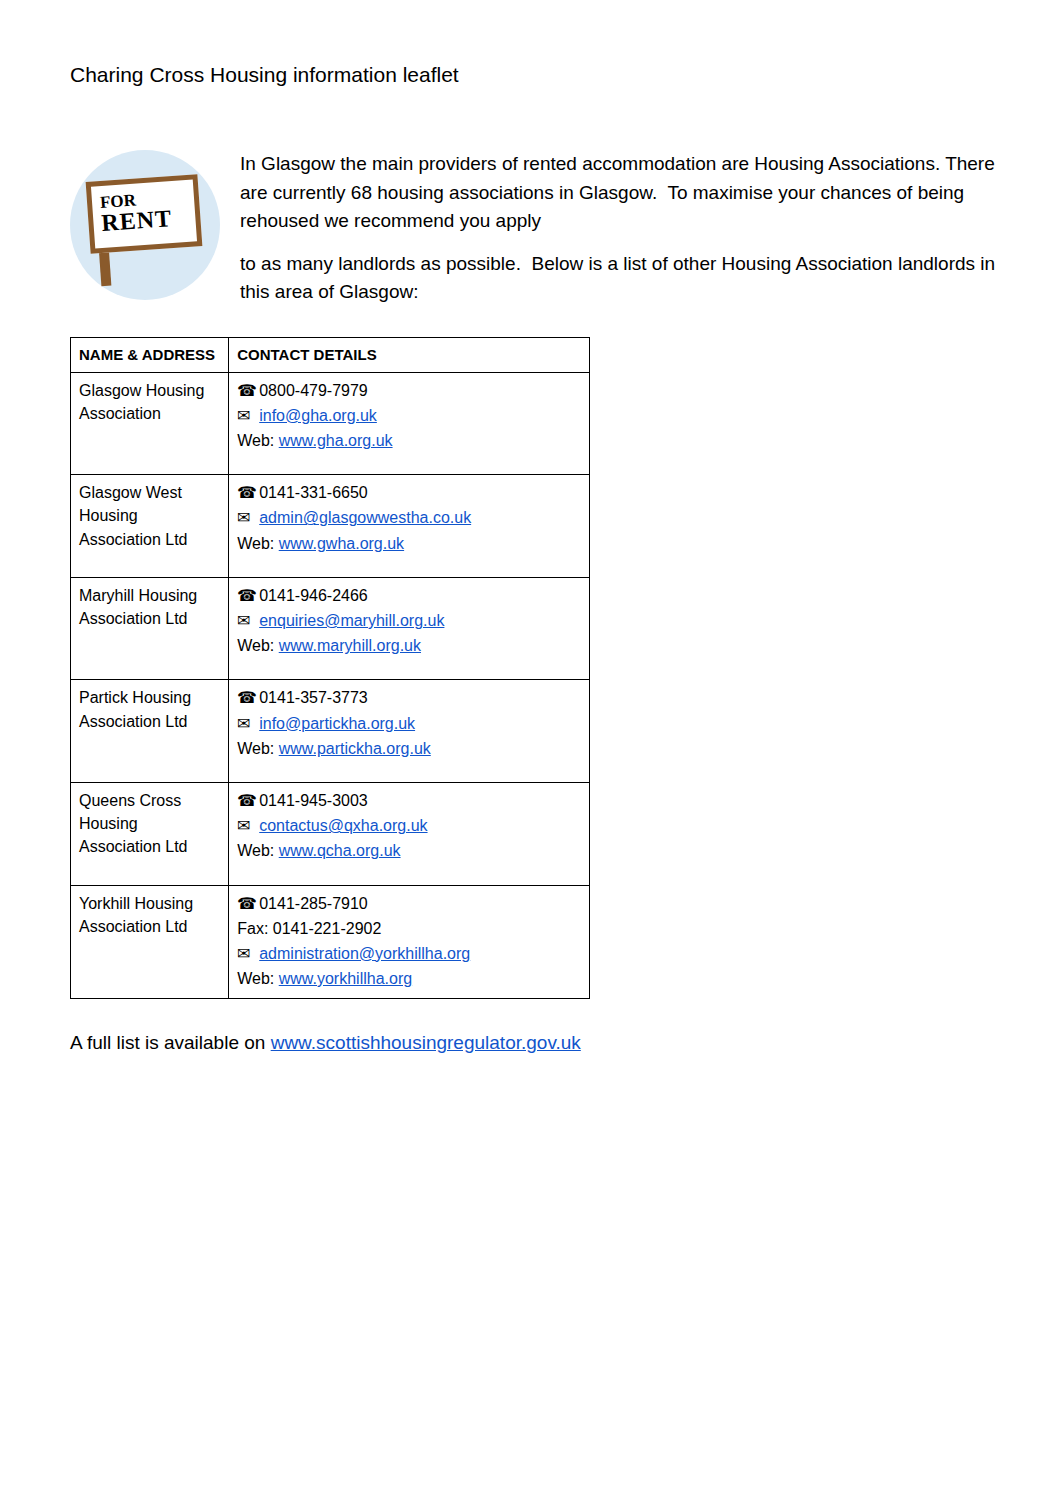Charing Cross Housing information leaflet
FOR RENT
In Glasgow the main providers of rented accommodation are Housing Associations. There are currently 68 housing associations in Glasgow. To maximise your chances of being rehoused we recommend you apply
to as many landlords as possible. Below is a list of other Housing Association landlords in this area of Glasgow:
| NAME & ADDRESS | CONTACT DETAILS |
| --- | --- |
| Glasgow Housing Association | ☎ 0800-479-7979 ✉ info@gha.org.uk Web: www.gha.org.uk |
| Glasgow West Housing Association Ltd | ☎ 0141-331-6650 ✉ admin@glasgowwestha.co.uk Web: www.gwha.org.uk |
| Maryhill Housing Association Ltd | ☎ 0141-946-2466 ✉ enquiries@maryhill.org.uk Web: www.maryhill.org.uk |
| Partick Housing Association Ltd | ☎ 0141-357-3773 ✉ info@partickha.org.uk Web: www.partickha.org.uk |
| Queens Cross Housing Association Ltd | ☎ 0141-945-3003 ✉ contactus@qxha.org.uk Web: www.qcha.org.uk |
| Yorkhill Housing Association Ltd | ☎ 0141-285-7910 Fax: 0141-221-2902 ✉ administration@yorkhillha.org Web: www.yorkhillha.org |
A full list is available on www.scottishhousingregulator.gov.uk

★ ★ ★ ★ ★ ★ ★

## What you need to do
Produce only the lines from the line containing "Web: www.gha.org.uk |" through the line containing "Web: www.maryhill.org.uk |", inclusive of both, exactly as they stand in the entries above.

## Output of the task
| Glasgow Housing Association | ☎ 0800-479-7979 ✉ info@gha.org.uk Web: www.gha.org.uk |
| Glasgow West Housing Association Ltd | ☎ 0141-331-6650 ✉ admin@glasgowwestha.co.uk Web: www.gwha.org.uk |
| Maryhill Housing Association Ltd | ☎ 0141-946-2466 ✉ enquiries@maryhill.org.uk Web: www.maryhill.org.uk |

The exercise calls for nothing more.